At no point did I say you _have_ to throw away your software. On the contrary, I have explained to you precisely how you could have a means by which you can gain assurance, whenever you need it and at very little effort, that in fact the software has very probably not been sabotaged. So instead of putting up what are quite frankly feeble arguments as to the unlikelihood of such an attack, you could have assurance that it was _in fact_ improbable, and you would be able to put a figure on the improbability, and you would be able to explain to anyone who cared to listen, how you had arrived at that figure.

But you think this is a research project.

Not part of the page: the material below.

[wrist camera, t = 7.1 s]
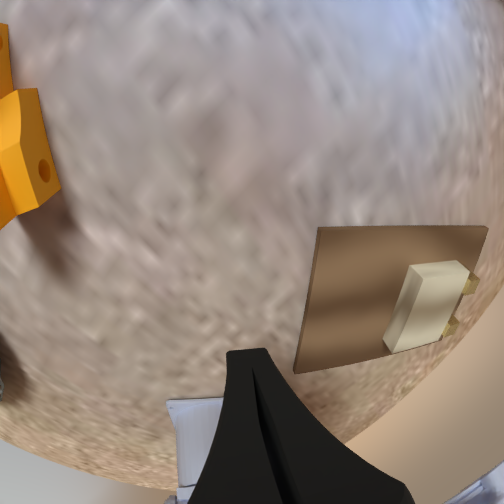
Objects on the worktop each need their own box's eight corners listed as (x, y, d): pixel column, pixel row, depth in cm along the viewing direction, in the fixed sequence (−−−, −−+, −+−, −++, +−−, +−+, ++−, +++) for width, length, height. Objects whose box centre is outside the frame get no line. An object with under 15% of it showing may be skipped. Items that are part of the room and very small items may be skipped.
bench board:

Well I am telling you now, for free, that it is not a research project, it is something that we can actually implement. Just because _you_ don't see how it could be done, does not mean it's impossible, because it may just be the case that there is something about semantics that _you_ don't know.

Now it is clear to everyone that you do not yet understand the problem because you write

> I think our community's distributed build practices would
> make it difficult for such a sabotage to hit the whole
> community.  Many GCC developers and redistributors
> have been bootstrapping for decades using their old versions.

The GCC developers don't ship object code, do they? So the compiler the GCC developers use is irrelevant. This is an object code trap door, it does not need to be in the source code.

But I sincerely doubt that the GCC developers have in fact bootstrapped from their old binaries for decades. What reason would they have to do that? They are just like me: I use whatever compiler binary is on the distribution, as long as it is capable of compiling my source, and their source can be compiled by any old gcc binary. But as I say, this is irrelevant.

The problem is this: it is impossible to bootstrap the GNU tool-chain from scratch because it's all written in C, and C is too complex a language to use for a definitional interpreter. So we always rely on the semantics determined by some C compiler binary, which semantics is what you call an imponderable.

What we need is a language with a simple semantics for which we can write interpreters from scratch. It will be slow, but that doesn't matter. All we need it for is to generate the reference compiler that we know is secure, and the reference tools that we use to verify that the object code produced by the full 740 MB of GCC source when compiled by the 74MB gcc binaries, is the same object code our reference compiler produces.

Now I think we can do this with GNU Guile and GNU Lightning. What we need is the semantics of lightning to be defined as program data: so we define the expansions of the lightning primitives as assembler in the various target architectures, and we formally define the mapping the instruction encoders for the various architectures use to map assembler to binary machine code instructions. Then we can automatically generate lightning assemblers in any source language for which we need it.

So we can have interpreters for languages that are capable of compiling their own bytecode interpreters and primitives. For example, Guile will be able to JIT compile all of what it now ships as C code, from scheme. So all it will need to bootstrap is a simple scheme interpreter. It could in in fact write that scheme interpreter itself, just by shipping out lightning codes implementing its bytecode interpreter, to a lightning compiler. Of course this scheme interpreter would be susceptible to sabotage if the lightning compiler were written in C.


I explained all of this in the PDF I sent to you two weeks ago, and which I sent to these lists.

All we need to do to implement this is to extract the data defining the instruction encoding that the assembler carries out for the various architectures, and get Paulo to write a data file formally defining the process by which lightning translates the lightning opcodes into assembler in the various architectures it supports. I explained in a post to that list that this need not be too hard to do: we only need a core subset of primitives with universal architecture support.

Now do you think this is pie in the sky, and "an interesting subject for research." If so, then why don't you explain to us all _why_ it is that you think that?